▶ _Supplied passage_
— start —
The Pittsburgh Press (September 21, 1944)
AIR ARMY RESCUE REPORTED
New offensive hits Siegfried Line
Allied mobile forces race over Rhine after taking bridge intact
By Virgil Pinkley, United Press staff writer
*Cracking the Rhine Line, British 2nd Army tanks and U.S. airborne troops raced northward from Nijmegen for a reported rescue of an Allied airborne force trapped in the Arnhem area of Holland. Meanwhile, the 1st Canadian Army and Polish troops cleared virtually the entire south bank of the Scheldt estuary to open the captured port of Antwerp to Allied shipping. The U.S. 1st Army launched a new offensive against the Siegfried Line below Aachen. The U.S. 3rd Army drove against Metz and advanced from Nancy, while the Allied 6th Army Group continued its drive toward Belfort.
— end —
▶ _Objective_
Name each army or army group that the 1944 Pittsburgh Press article identifies by a number.

▶ _Raw data_
— start —
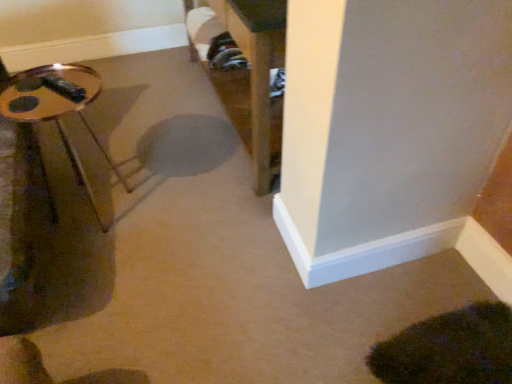
The height and width of the screenshot is (384, 512). Identify the location of vacant space underneath metallic glass table at left (from a real-world perspective). (95, 207).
— end —
▶ _Task answer_
British 2nd Army
1st Canadian Army
U.S. 1st Army
U.S. 3rd Army
Allied 6th Army Group